Existing Facilities/Expiring Contracts. No preference is being given to existing facilities or those facilities that have expiring contracts. According to the CPUC, these sellers will need, and are encouraged, to participate in the RFO process before the utilities fill their mandates, and any sellers doing so will receive sufficient benefits in the bid evaluation process with respect to project viability and interconnection scoring.

Integration Cost Adders. The CPUC declined to adopt any bid adjustments based on the expected integration costs of intermittent resources. As noted above, this issue is being addressed in other ways and will not be included in the RFO process unless and until it is appropriate based on the results of other proceedings.

Third-Party Resource Adequacy. Bidders are not permitted to rely on third-party providers to satisfy any resource adequacy requirements.

Contract Term. PG&E requested to include its Portfolio-Adjusted Valuation Methodology in its procurement process. The CPUC approved this request, but required PG&E to remove from this methodology an adjustment that gave preference to short-term contracts.

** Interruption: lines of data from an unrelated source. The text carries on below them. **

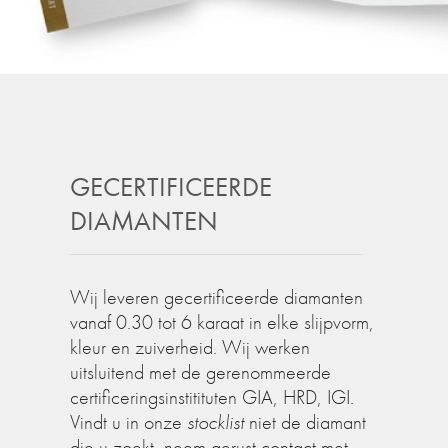
GECERTIFICEERDE
DIAMANTEN
Wij leveren gecertificeerde diamanten
vanaf 0.30 tot 6 karaat in elke slijpvorm,
kleur en zuiverheid. Wij werken
uitsluitend met de gerenommeerde
certificeringsinstitituten GIA, HRD, IGI.
Vindt u in onze
stocklist
niet de diamant
die u zoekt, neem gerust contact met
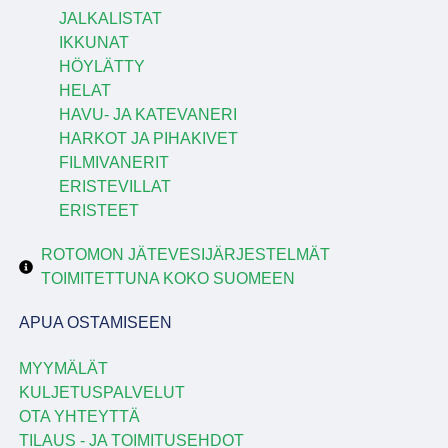
JALKALISTAT
IKKUNAT
HÖYLÄTTY
HELAT
HAVU- JA KATEVANERI
HARKOT JA PIHAKIVET
FILMIVANERIT
ERISTEVILLAT
ERISTEET
ROTOMON JÄTEVESIJÄRJESTELMÄT
TOIMITETTUNA KOKO SUOMEEN
APUA OSTAMISEEN
MYYMÄLÄT
KULJETUSPALVELUT
OTA YHTEYTTÄ
TILAUS - JA TOIMITUSEHDOT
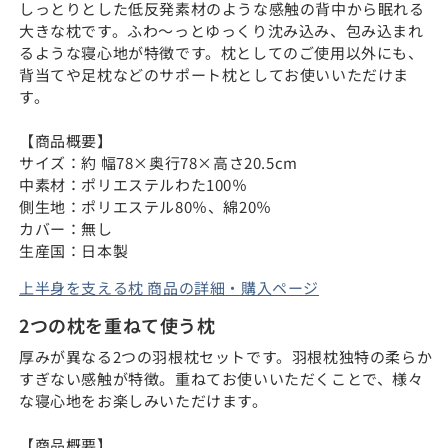
しっとりとした低反発素材のような感触の背中から眠れる
大きな枕です。ふわ～っとゆっくり沈み込み、包み込まれ
るような寝心地が特徴です。枕としてのご使用以外にも、
背当てや足枕などのサポート枕としてお使いいただけま
す。
【商品概要】
サイズ：約 幅78×奥行78×高さ20.5cm
中素材：ポリエステルわた100％
側生地：ポリエステル80％、綿20％
カバー：無し
生産国：日本製
上半身を支える枕 商品の詳細・購入ページ
2つの枕を重ねて使う枕
厚みが異なる2つの羽根枕セットです。羽根枕独特の柔らか
すぎない感触が特徴。重ねてお使いいただくことで、様々
な寝心地をお楽しみいただけます。
【商品概要】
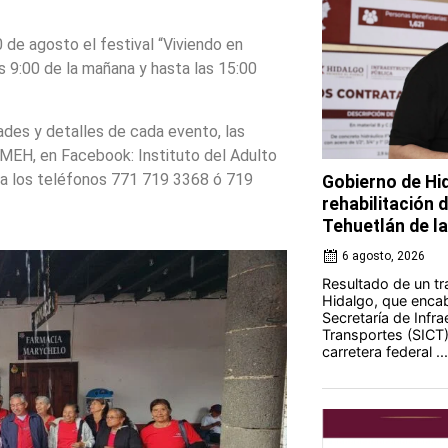
0 de agosto el festival “Viviendo en
s 9:00 de la mañana y hasta las 15:00
ades y detalles de cada evento, las
AMEH, en Facebook: Instituto del Adulto
a los teléfonos 771 719 3368 ó 719
Gobierno de Hi
rehabilitación 
Tehuetlán de l
6 agosto, 2026
Resultado de un tr
Hidalgo, que encab
Secretaría de Infr
Transportes (SICT) 
carretera federal ...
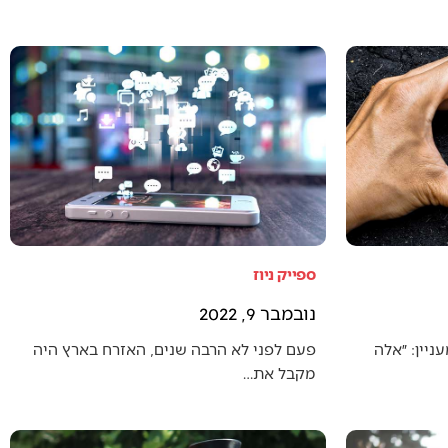
ספייק ניוז
נובמבר 9, 2022
יין: ״אלה
פעם לפני לא הרבה שנים, האזרח בארץ היה
מקבל את…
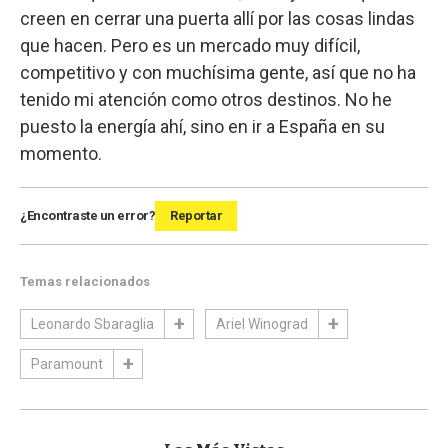
creen en cerrar una puerta allí por las cosas lindas
que hacen. Pero es un mercado muy difícil,
competitivo y con muchísima gente, así que no ha
tenido mi atención como otros destinos. No he
puesto la energía ahí, sino en ir a España en su
momento.
¿Encontraste un error?
Reportar
Temas relacionados
Leonardo Sbaraglia
Ariel Winograd
Paramount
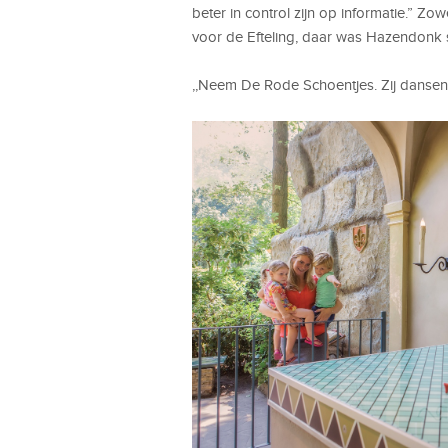
beter in control zijn op informatie.” Zow
voor de Efteling, daar was Hazendonk s
,,Neem De Rode Schoentjes. Zij dansen a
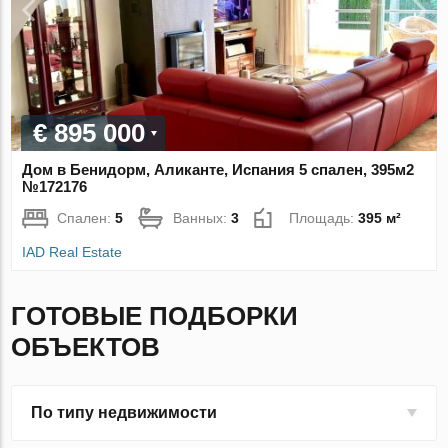
€ 895 000
Дом в Бенидорм, Аликанте, Испания 5 спален, 395м2
№172176
Спален:
5
Ванных:
3
Площадь:
395 м²
IAD Real Estate
ГОТОВЫЕ ПОДБОРКИ
ОБЪЕКТОВ
По типу недвижимости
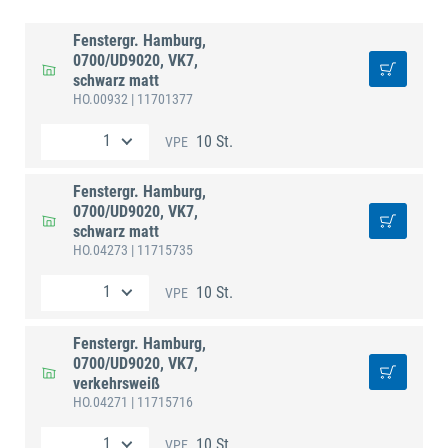
Fenstergr. Hamburg,
0700/UD9020, VK7,
schwarz matt
HO.00932
| 11701377
10 St.
VPE
Fenstergr. Hamburg,
0700/UD9020, VK7,
schwarz matt
HO.04273
| 11715735
10 St.
VPE
Fenstergr. Hamburg,
0700/UD9020, VK7,
verkehrsweiß
HO.04271
| 11715716
10 St.
VPE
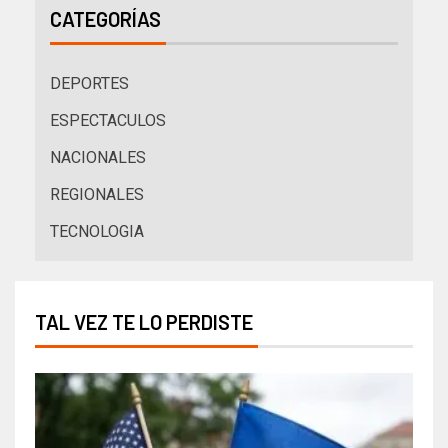
CATEGORÍAS
DEPORTES
ESPECTACULOS
NACIONALES
REGIONALES
TECNOLOGIA
TAL VEZ TE LO PERDISTE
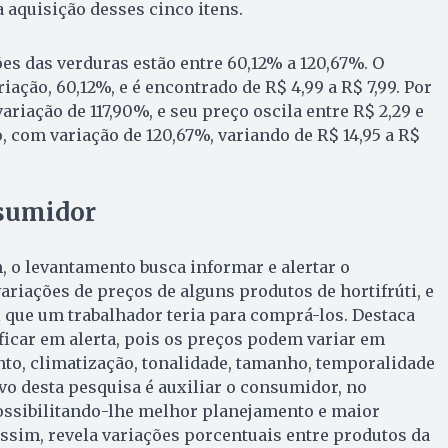
 aquisição desses cinco itens.
es das verduras estão entre 60,12% a 120,67%. O
ação, 60,12%, e é encontrado de R$ 4,99 a R$ 7,99. Por
variação de 117,90%, e seu preço oscila entre R$ 2,29 e
o, com variação de 120,67%, variando de R$ 14,95 a R$
sumidor
 o levantamento busca informar e alertar o
riações de preços de alguns produtos de hortifrúti, e
 que um trabalhador teria para comprá-los. Destaca
icar em alerta, pois os preços podem variar em
o, climatização, tonalidade, tamanho, temporalidade
ivo desta pesquisa é auxiliar o consumidor, no
ssibilitando-lhe melhor planejamento e maior
ssim, revela variações porcentuais entre produtos da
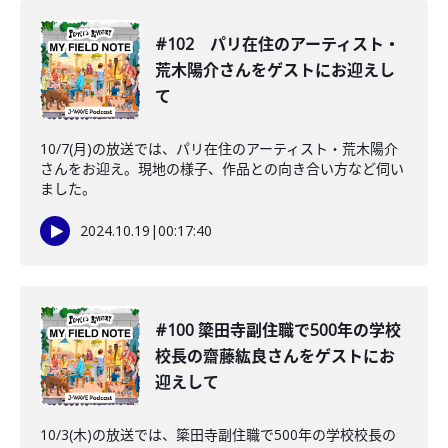
#102 パリ在住のアーティスト・
荒木陽介さんをゲストにお迎えし
て
10/7(月)の放送では、パリ在住のアーティスト・荒木陽介
さんをお迎え。現地の様子、作品との向き合い方など伺い
ました。
2024.10.19
|
00:17:40
#100 簗田寺副住職で500年の学校
校長の齋藤紘良さんをゲストにお
迎えして
10/3(木)の放送では、簗田寺副住職で500年の学校校長の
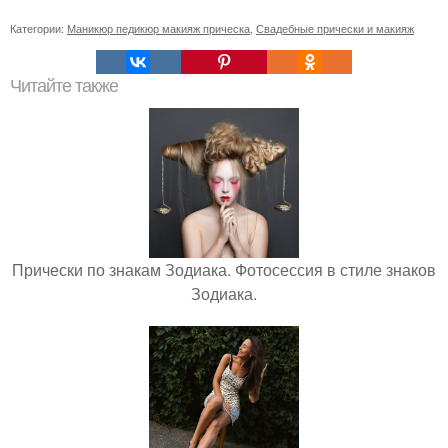
Категории:
Маникюр педикюр макияж прическа
,
Свадебные прически и макияж
Читайте также
Прически по знакам Зодиака. Фотосессия в стиле знаков
Зодиака.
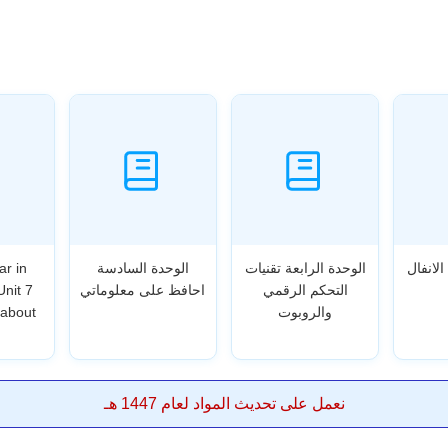
الانفال
الوحدة الرابعة تقنيات
الوحدة السادسة
ar in
التحكم الرقمي
احافظ على معلوماتي
Unit 7
والروبوت
 about
نعمل على تحديث المواد لعام 1447 هـ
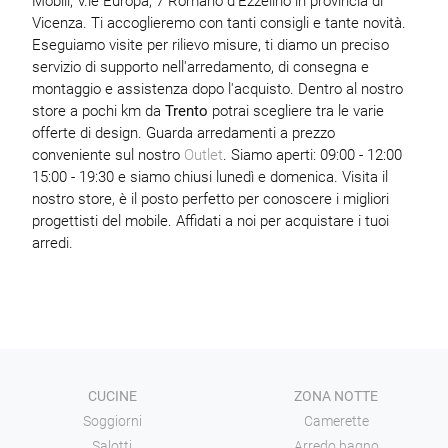
Mobili, V.le Europa, 7 Romano d'Ezzelino in provincia di
Vicenza. Ti accoglieremo con tanti consigli e tante novità.
Eseguiamo visite per rilievo misure, ti diamo un preciso
servizio di supporto nell'arredamento, di consegna e
montaggio e assistenza dopo l'acquisto. Dentro al nostro
store a pochi km da
Trento
potrai scegliere tra le varie
offerte di design. Guarda arredamenti a prezzo
conveniente sul nostro
Outlet
. Siamo aperti: 09:00 - 12:00
15:00 - 19:30 e siamo chiusi lunedì e domenica. Visita il
nostro store, è il posto perfetto per conoscere i migliori
progettisti del mobile. Affidati a noi per acquistare i tuoi
arredi.
CUCINE
ZONA NOTTE
Soggiorni
Camerette
Salotti
Arredo bagno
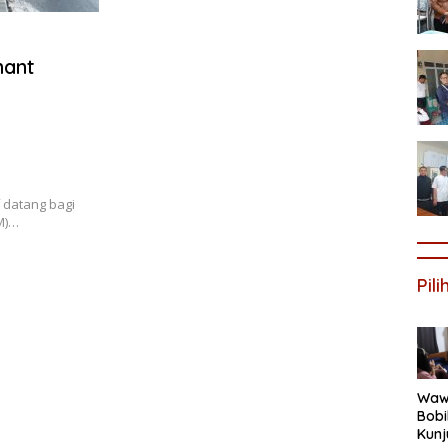
nant
 datang bagi
M)…
Pil
Wawa
Bob
Kunj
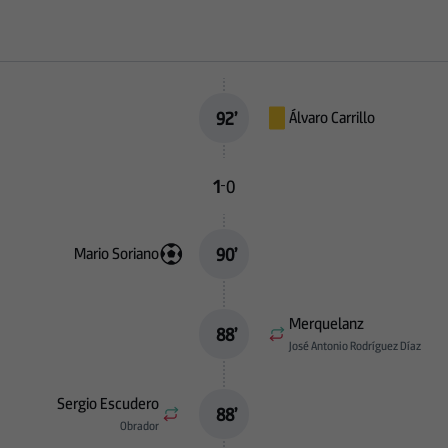
92
’
Álvaro Carrillo
1
0
-
90
’
Mario Soriano
Merquelanz
88
’
José Antonio Rodríguez Díaz
Sergio Escudero
88
’
Obrador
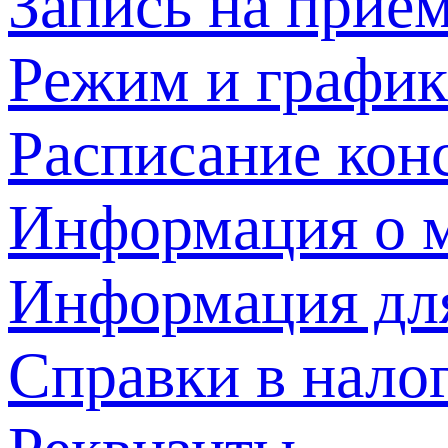
Запись на прием
Режим и график
Расписание кон
Информация о м
Информация дл
Справки в нало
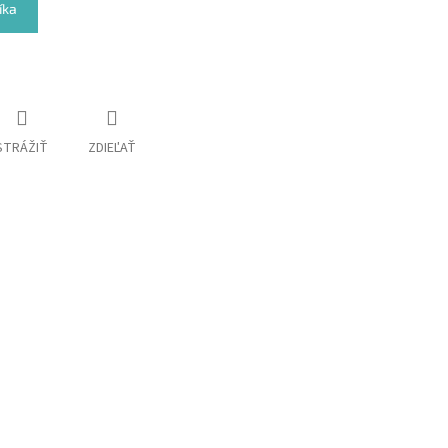
íka
STRÁŽIŤ
ZDIEĽAŤ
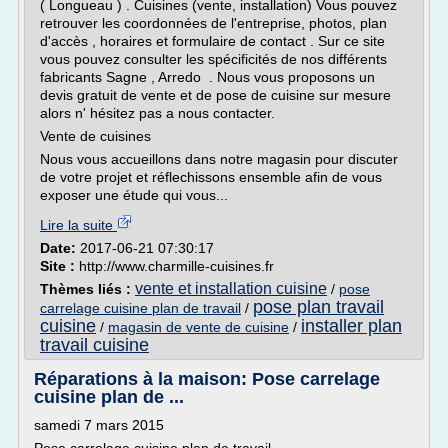
( Longueau ) . Cuisines (vente, installation) Vous pouvez
retrouver les coordonnées de l'entreprise, photos, plan
d'accès , horaires et formulaire de contact . Sur ce site
vous pouvez consulter les spécificités de nos différents
fabricants Sagne , Arredo . Nous vous proposons un
devis gratuit de vente et de pose de cuisine sur mesure
alors n' hésitez pas a nous contacter.
Vente de cuisines
Nous vous accueillons dans notre magasin pour discuter
de votre projet et réflechissons ensemble afin de vous
exposer une étude qui vous...
Lire la suite
Date:
2017-06-21 07:30:17
Site :
http://www.charmille-cuisines.fr
vente et installation cuisine
Thèmes liés :
/
pose
pose plan travail
carrelage cuisine plan de travail
/
cuisine
installer plan
/
magasin de vente de cuisine
/
travail cuisine
Réparations à la maison: Pose carrelage
cuisine plan de ...
samedi 7 mars 2015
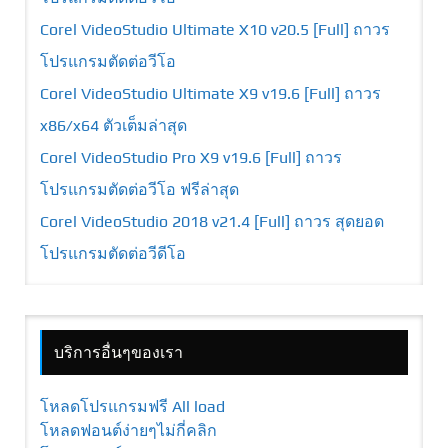
Corel VideoStudio Ultimate X10 v20.5 [Full] ถาวร
โปรแกรมตัดต่อวีโอ
Corel VideoStudio Ultimate X9 v19.6 [Full] ถาวร
x86/x64 ตัวเต็มล่าสุด
Corel VideoStudio Pro X9 v19.6 [Full] ถาวร
โปรแกรมตัดต่อวีโอ ฟรีล่าสุด
Corel VideoStudio 2018 v21.4 [Full] ถาวร สุดยอด
โปรแกรมตัดต่อวีดีโอ
บริการอื่นๆของเรา
โหลดโปรแกรมฟรี All load
โหลดฟอนต์ง่ายๆไม่กี่คลิก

Congestion Adder. SCE proposed an adjustment to its “Least-Cost/Best-Fit” methodology that included an adder related to congestion charges for energy-only projects. While the issue of additional transmission costs associated with energy-only products remains open, the CPUC did approve SCE’s request.
With this decision, we can expect a significant amount of activity over the next three months with respect to renewable procurement in California. Additional details will be available in early December.

Notes:
[1] These dates assume the decision is mailed on November 14th. The decision requires final RPS procurement plans to be filed 14 days after the decision is made and RFOs issued no sooner than 24 days after the decision is made.